Christine and the Queens – PARANOÏA, ANGELS, TRUE LOVE

Synth Pop, VÖ: Juni 2023
Obwohl sich CHRISTINE voll und ganz auf PARANOÏA, ANGELS, TRUE LOVE einlässt, fühlt es sich insgesamt nicht so lohnend wie die diamantene Klarheit und Brillanz von Chris oder La Vita Nuova an. Auch wenn etwas von der elektrisierenden Unmittelbarkeit dieser Werke fehlt, gibt es hier eine Menge anspruchsvoller und emotional kraftvoller Musik.

Als Christine and the Queens 2015 zum ersten Mal in der anglophonen Welt auftraten, war der Name ein Pseudonym für Héloïse Letissier: eine französische Künstlerin mit einer außergewöhnlichen Linie in makellos coolem, leicht eingängigem Synthpop im 80er-Jahre-Stil, die über queere Identität nachdachte. Im Jahr 2018 war aus Letissier Chris geworden – der gleichnamige, androgyne Protagonist ihres funkigen zweiten Albums. Dann, letztes Jahr, gab er/sie bekannt, dass er/sie nun sowohl männliche Pronomen als auch einen anderen Spitznamen verwende: Redcar, auch die Titelfigur ihres/seines dritten Albums, „Redcar les Adorables Étoiles“.

Diese Platte, eine nachdenkliche, schlüpfrige, nicht ganz zufriedenstellende Sammlung, gesungen auf Französisch, stieß auf gedämpfte Resonanz. Letissier’s offensichtlich steiniger Weg zur Selbstverwirklichung ist mit seismischer Trauer verstrickt – 2019 starb ihre/seine Mutter – und „PARANOÏA, ANGELS, TRUE LOVE“ ist ein Heulen der Verzweiflung, das in erstaunlich schönen experimentellen Pop sublimiert ist, durchtränkt von warmem, himmlischem Licht, durchbohrt von Stacheln von verwirrtem Schmerz. Auf „Tears can be so soft“ wird der Verlust unverblümt zum Ausdruck gebracht – „I miss my mama at night“ – über einen synkopierten Raindrops-on-the-Roof-Beat und einen winzigen Ausschnitt von Marvin Gaye. 

Auf „Full of Life“ wird ein verzerrtes „Fucking“ über die süßen Streicher von Johann Pachelbel gebrüllt. „True Love“ verpackt Romantik in unausweichliche Trauer („make me forget my mother“), den Klang eines Herzmonitors und statische Aufladungen. Die Brillanz der Platte liegt in einem innovativen Ozean moderner Oper, der Elemente aus Soul, Pop, Trap, R&B, Drum’n’Bass und Musiktheater vereint. Die Anwesenheit des Hip-Hop-Produzenten Mike Dean auf dem Album verleiht dem Album einen Post-Pop-Sound. Ausgedehnt und zutiefst leidenschaftlich gleitet die Musik mühelos in seraphische Klanglandschaften, während Chris über ihre/seine Probleme trällert: eher theatralisch und langsam als bombastisch und ohrenbetäubend. 

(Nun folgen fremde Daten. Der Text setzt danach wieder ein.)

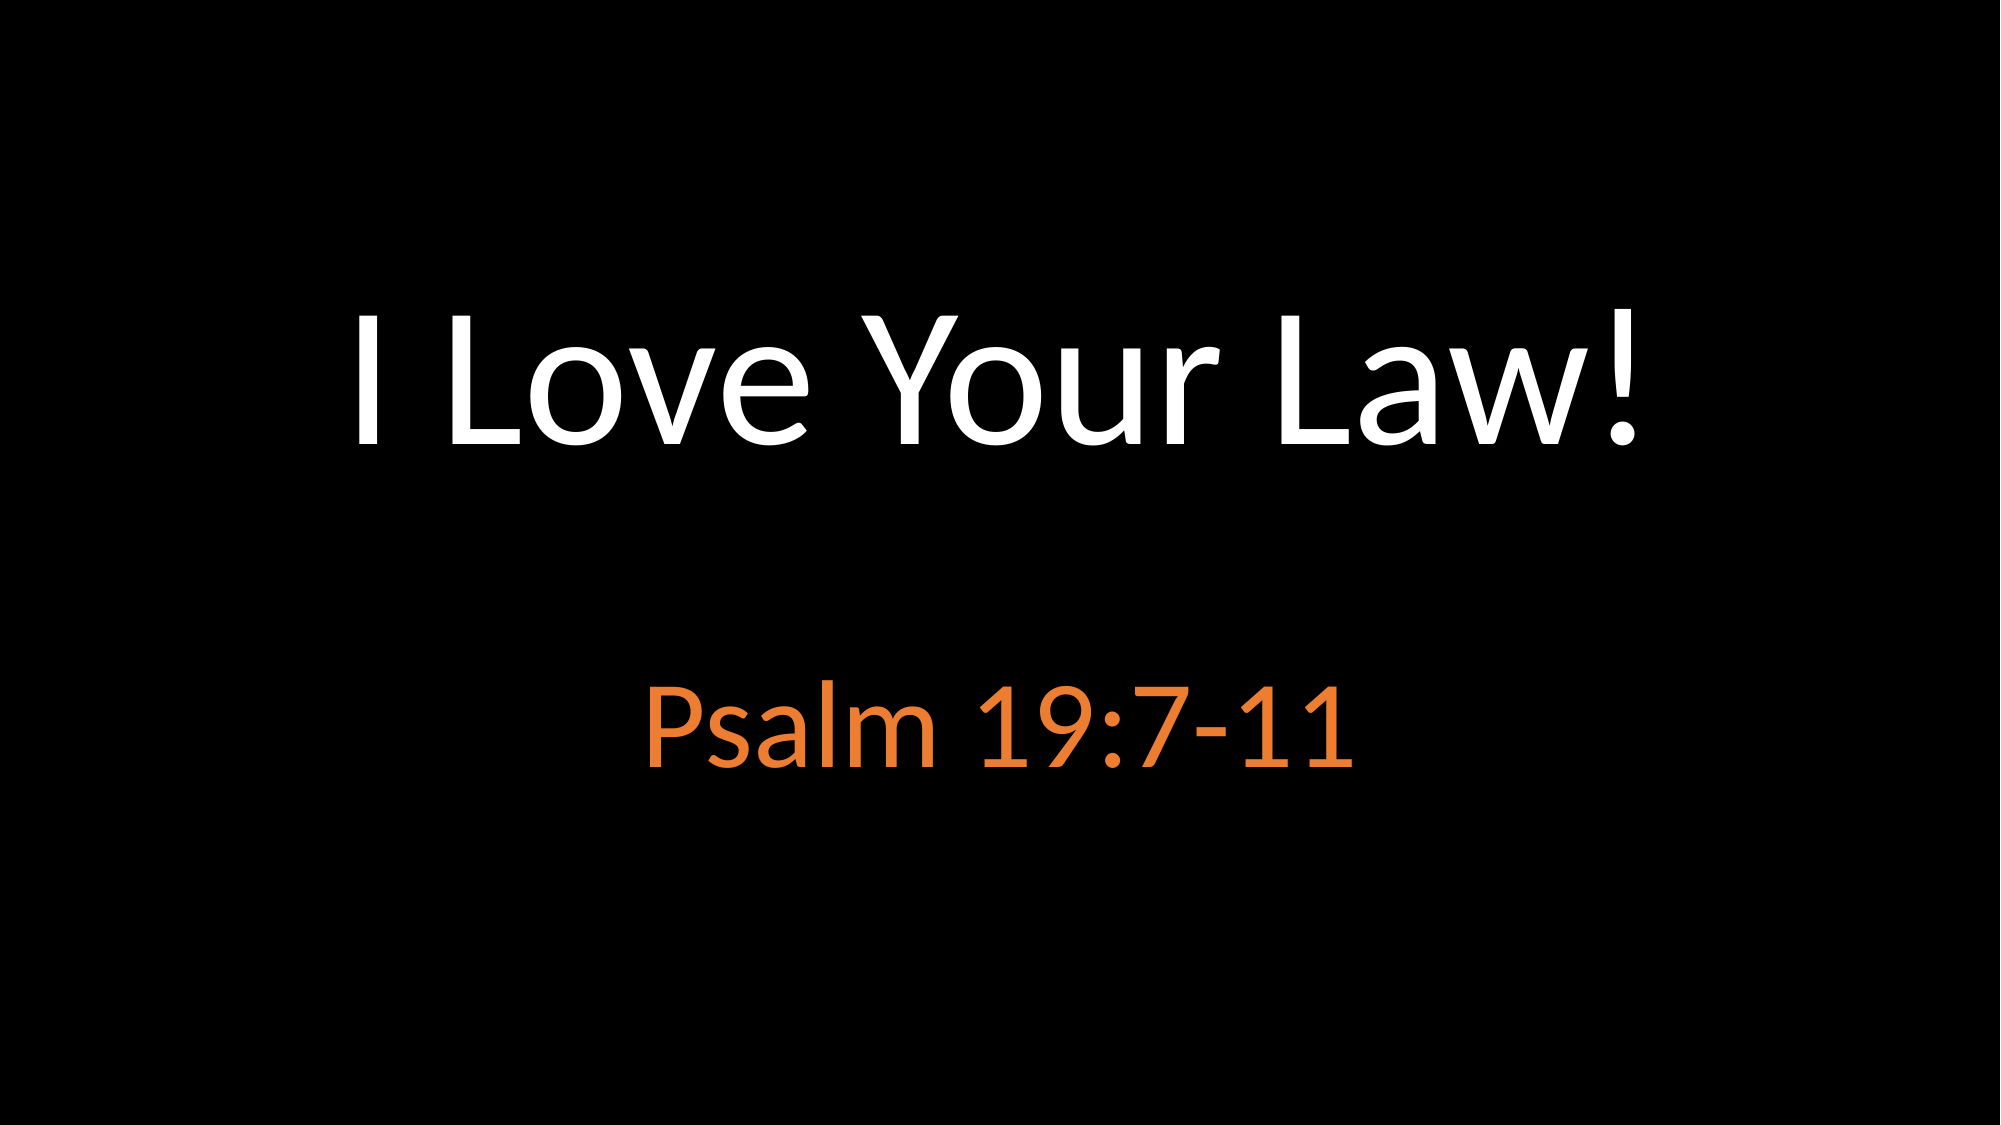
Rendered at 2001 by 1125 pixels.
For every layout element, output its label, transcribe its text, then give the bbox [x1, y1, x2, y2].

subtitle Psalm 19:7-11 [249, 590, 1750, 863]
title I Love Your Law! [249, 184, 1750, 576]
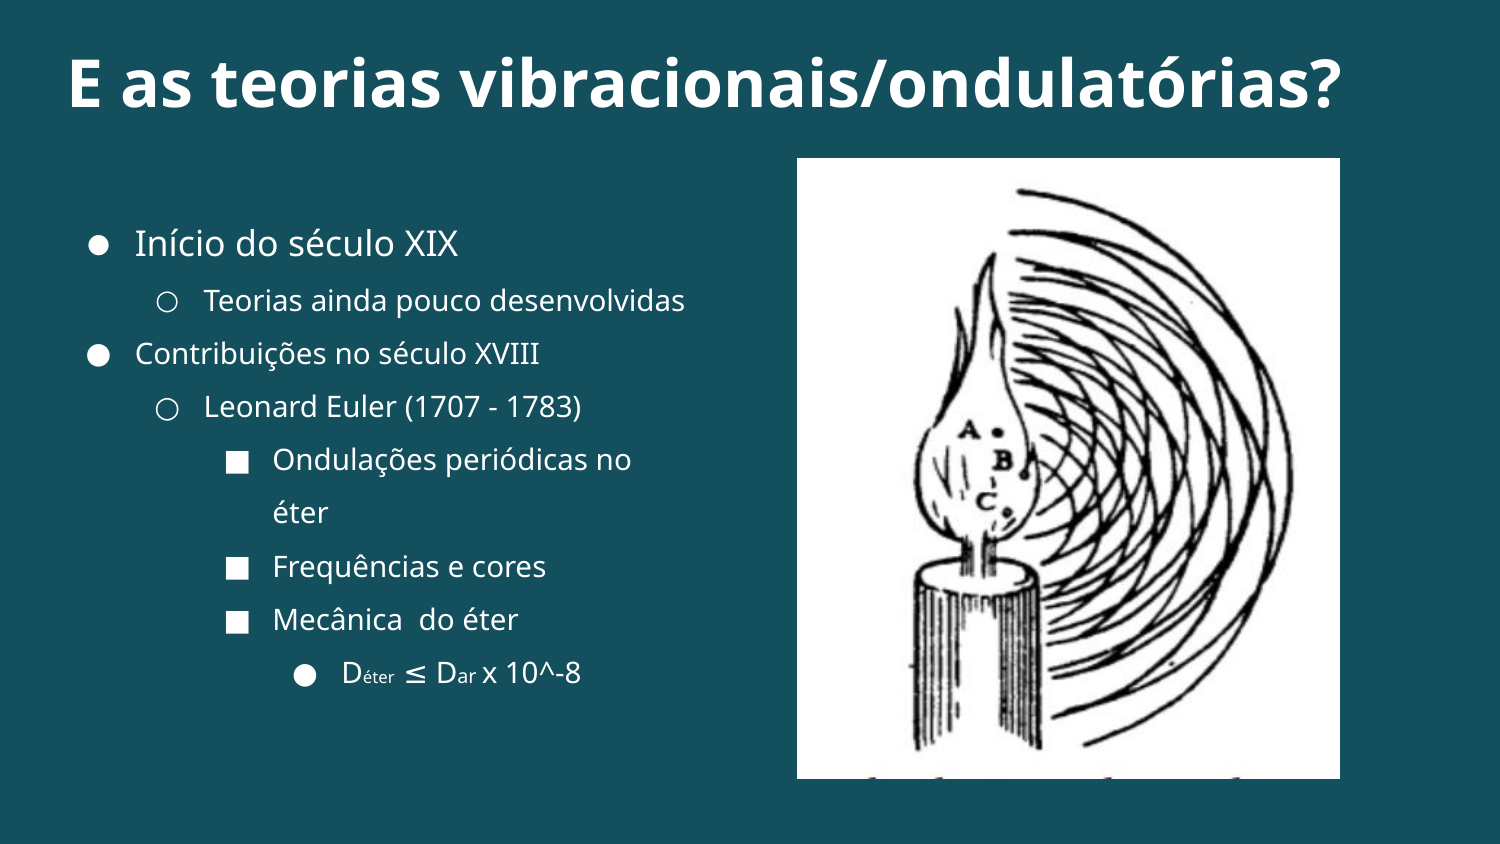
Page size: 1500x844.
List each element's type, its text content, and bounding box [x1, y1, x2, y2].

text_box Início do século XIX Teorias ainda pouco desenvolvidas Contribuições no século XVIII Leonard Euler (1707 - 1783) Ondulações periódicas no éter Frequências e cores Mecânica do éter Déter ≤ Dar x 10^-8 [51, 192, 710, 750]
text_box E as teorias vibracionais/ondulatórias? [51, 30, 1449, 132]
picture [797, 158, 1340, 779]
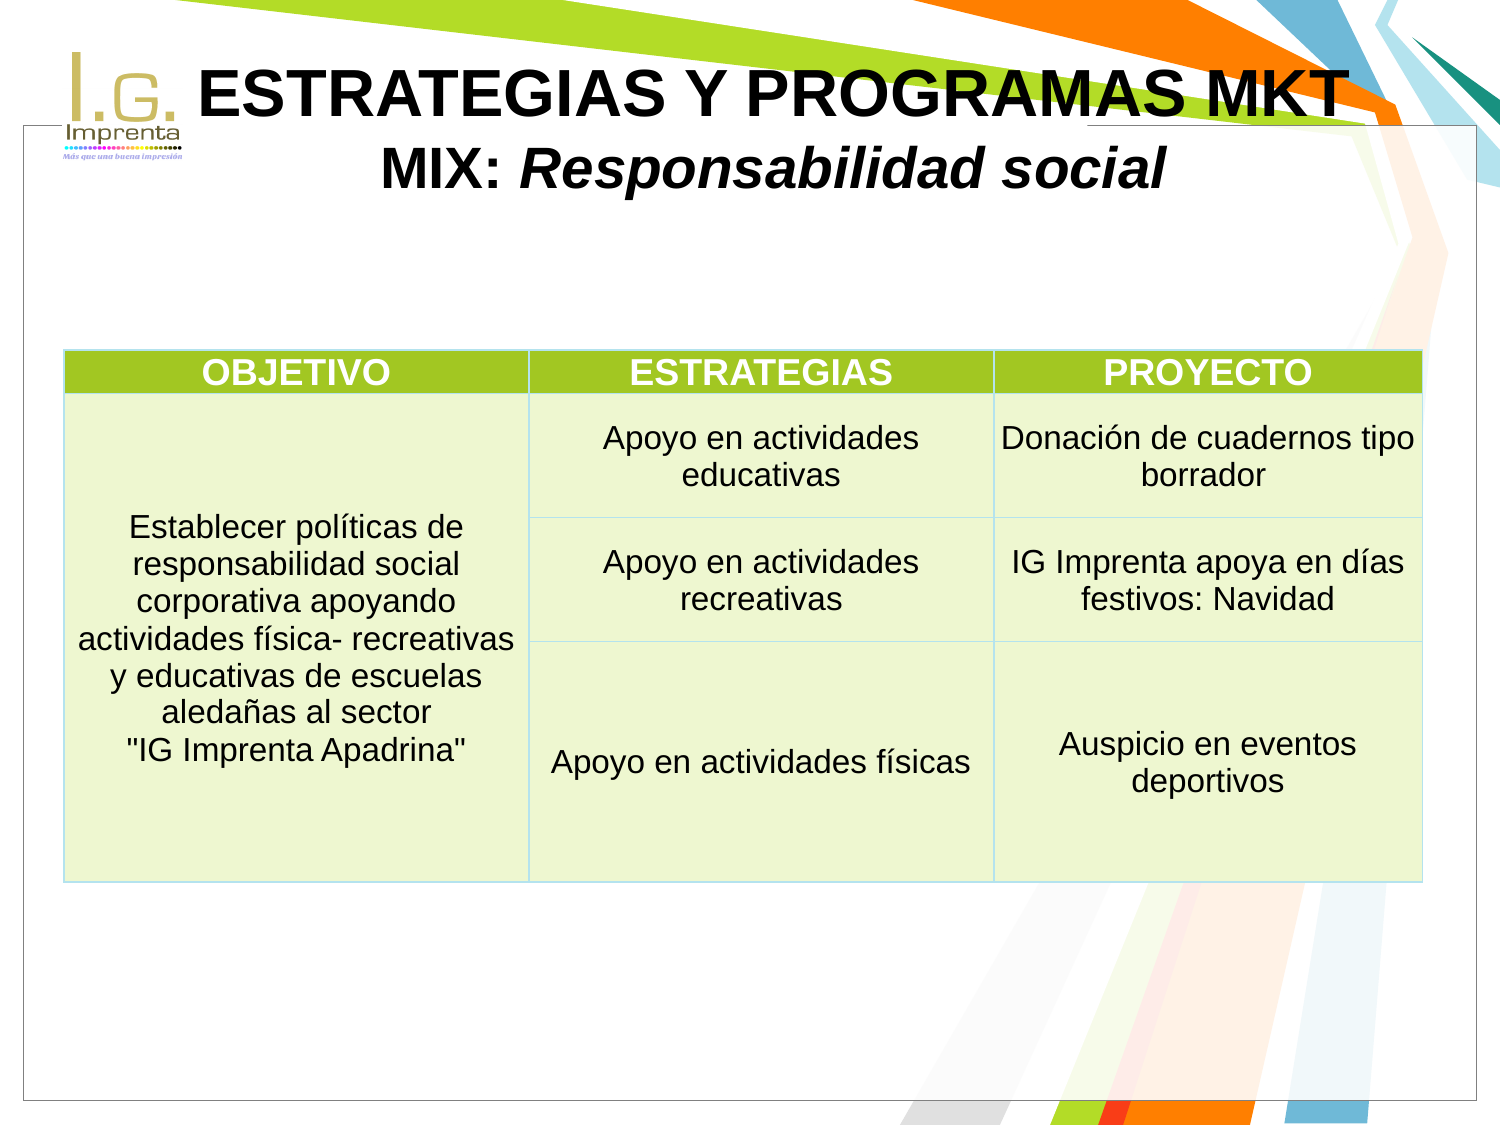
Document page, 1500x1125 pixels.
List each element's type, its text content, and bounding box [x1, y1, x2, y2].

table_header PROYECTO [995, 351, 1422, 393]
table_cell Apoyo en actividades educativas [530, 394, 993, 517]
title ESTRATEGIAS Y PROGRAMAS MKT MIX: Responsabilidad social [159, 30, 1388, 219]
table_cell Auspicio en eventos deportivos [995, 642, 1422, 881]
table_cell IG Imprenta apoya en días festivos: Navidad [995, 518, 1422, 641]
table_header ESTRATEGIAS [530, 351, 993, 393]
table_cell Apoyo en actividades físicas [530, 642, 993, 881]
table_cell Apoyo en actividades recreativas [530, 518, 993, 641]
picture [62, 52, 184, 162]
table_cell Establecer políticas de responsabilidad social corporativa apoyando actividades física- recreativas y educativas de escuelas aledañas al sector "IG Imprenta Apadrina" [65, 394, 528, 881]
table_header OBJETIVO [65, 351, 528, 393]
table_cell Donación de cuadernos tipo borrador [995, 394, 1422, 517]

Mit ansteckenden, tänzerischen Hooks, die gegen meditative, aber zuweilen eruptive Stimmungsmacher eingetauscht werden, lenkt „PARANOÏA, ANGELS, TRUE LOVE“ die Aufmerksamkeit des Publikums vielleicht mehr auf den lyrischen Inhalt und seine elastische, eindringliche Stimme, aber die Musik selbst verliert nie ihre Bedeutung als Antrieb der Erzählung. Der letzte Track, „Big Eye“, bietet einen großen Beat und Chris‘ engelhaftesten Gesang. „My love is my light“, singt sie/er im Falsett, „My love is my soul.“ An diesem Punkt vereint sie/er sich mit allem, was sie/ihn in den letzten 90 Minuten zu diesem Punkt geführt hat, und erkennt: „I am now your mother/I’ll carry you through the other side.“ 

Das Lied baut sich mit mehr Gesangsharmonien und großen Gitarren auf und sie/er fragt sich a cappella: „Were you saving me from the dark?“ Es ist eine atemberaubende Katharsis, ein Moment der Befreiung. Auch wenn die Texte nicht immer einer Handlung zu entsprechen scheinen, wie es bei einer normalen Oper der Fall wäre, ist es auf emotionaler Ebene eine Belohnung. Chris‘ verlässlich sanfter Gesang ist hier produktiver denn je: gleichzeitig zart, wie ein Finger, der eine Marmorader nachzeichnet, und schrill. Verletzliche Lyrik, die die alles verzehrende Liebe einfängt, ziert die Platte und man zweifelt kein einziges Mal an ihren/seinen Überzeugungen.